What this task involves
Images are to be skipped; everything else in the records must be repeated exactly.

________________________________________

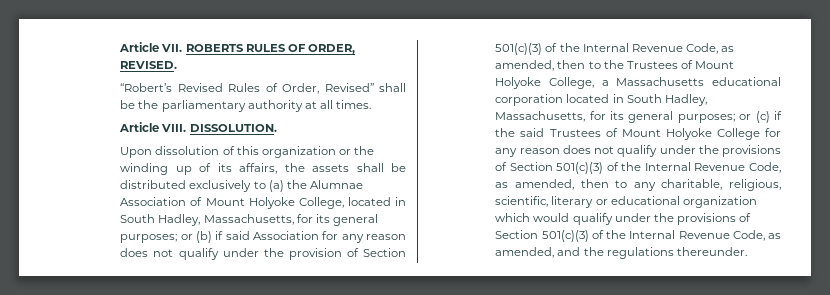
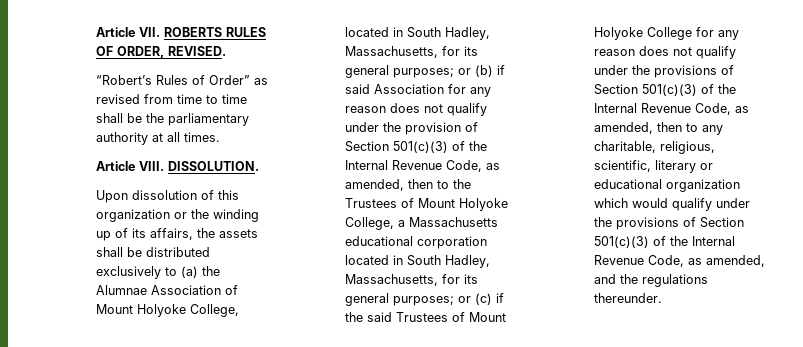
[177,83,223,92] Revised -> (152, 80) none
[282,83,374,94] Order, Revised” -> [208,75,268,85] [95,94,247,104] Order” as revised from time to time

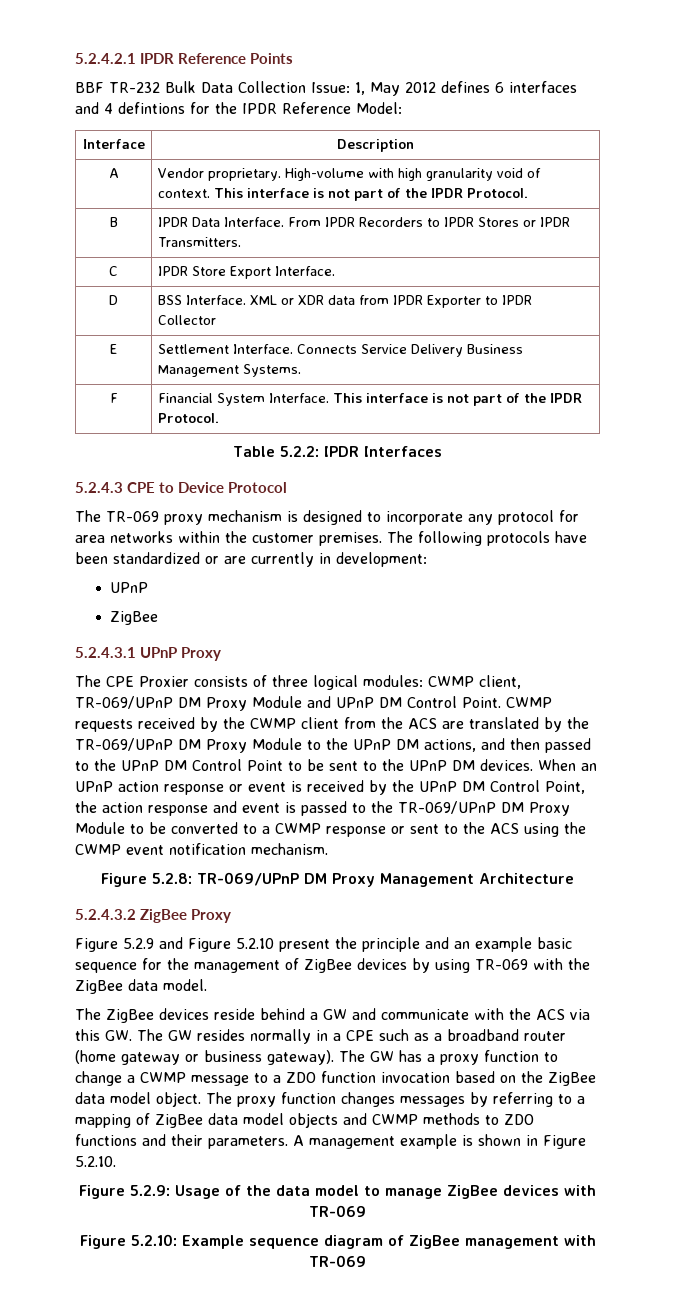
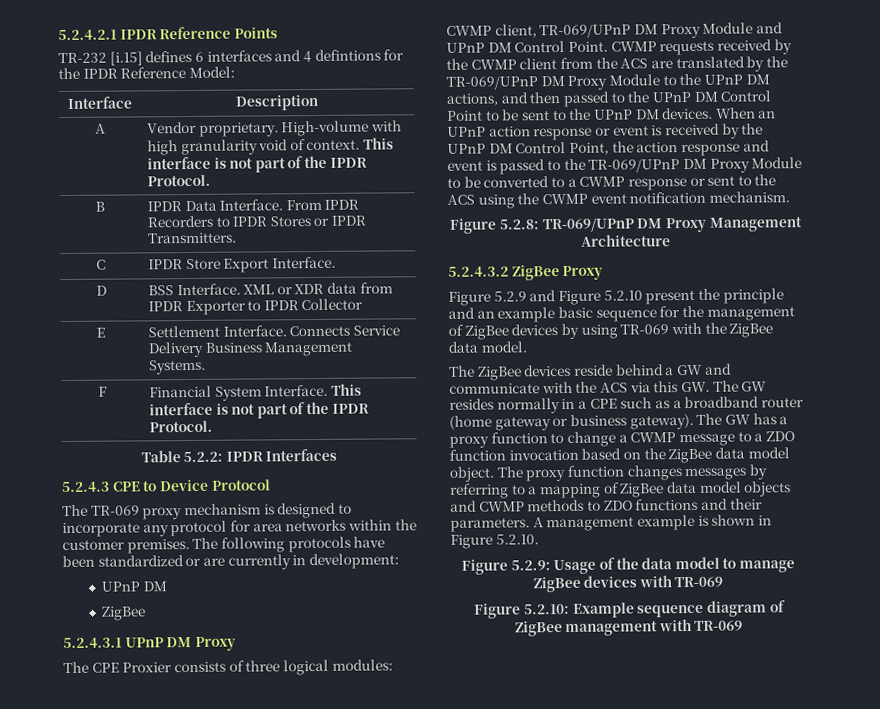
[75,81,436,96] BBF TR-232 Bulk Data Collection Issue: 1, May 2012 -> [58,51,143,66] TR-232 [i.15]
(149, 587) none -> [142,581,167,592] DM
(178, 652) none -> [166,636,193,648] DM

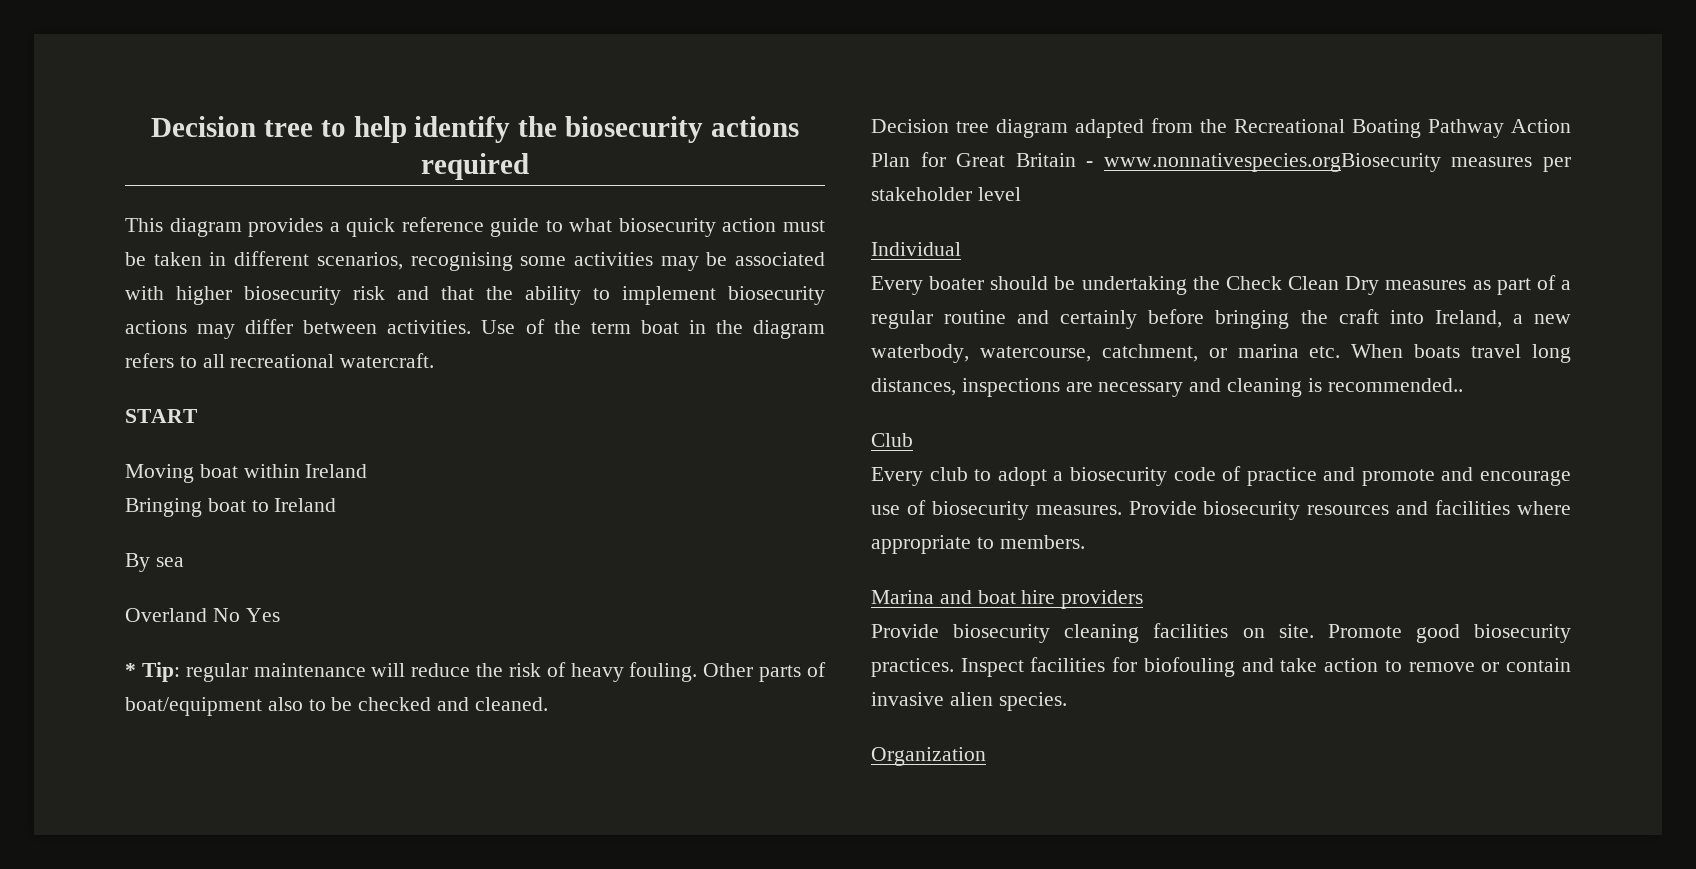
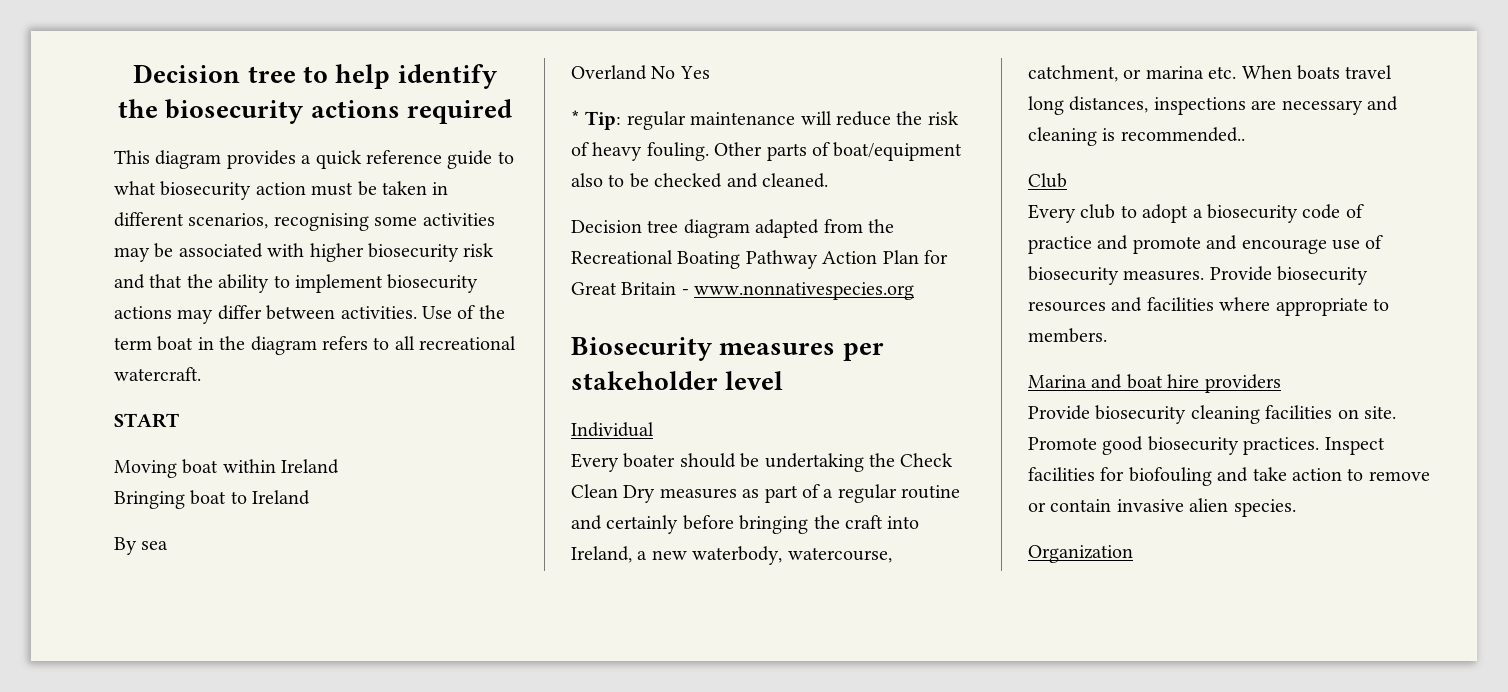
[1103,153,1441,172] www.nonnativespecies.orgBiosecurity -> [694,282,915,300] [571,337,712,361] www.nonnativespecies.org // Biosecurity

________________________________________

Reply to the task
[177,83,223,92] Revised -> (152, 80) none
[282,83,374,94] Order, Revised” -> [208,75,268,85] [95,94,247,104] Order” as revised from time to time

[75,81,436,96] BBF TR-232 Bulk Data Collection Issue: 1, May 2012 -> [58,51,143,66] TR-232 [i.15]
(149, 587) none -> [142,581,167,592] DM
(178, 652) none -> [166,636,193,648] DM

[1103,153,1441,172] www.nonnativespecies.orgBiosecurity -> [694,282,915,300] [571,337,712,361] www.nonnativespecies.org // Biosecurity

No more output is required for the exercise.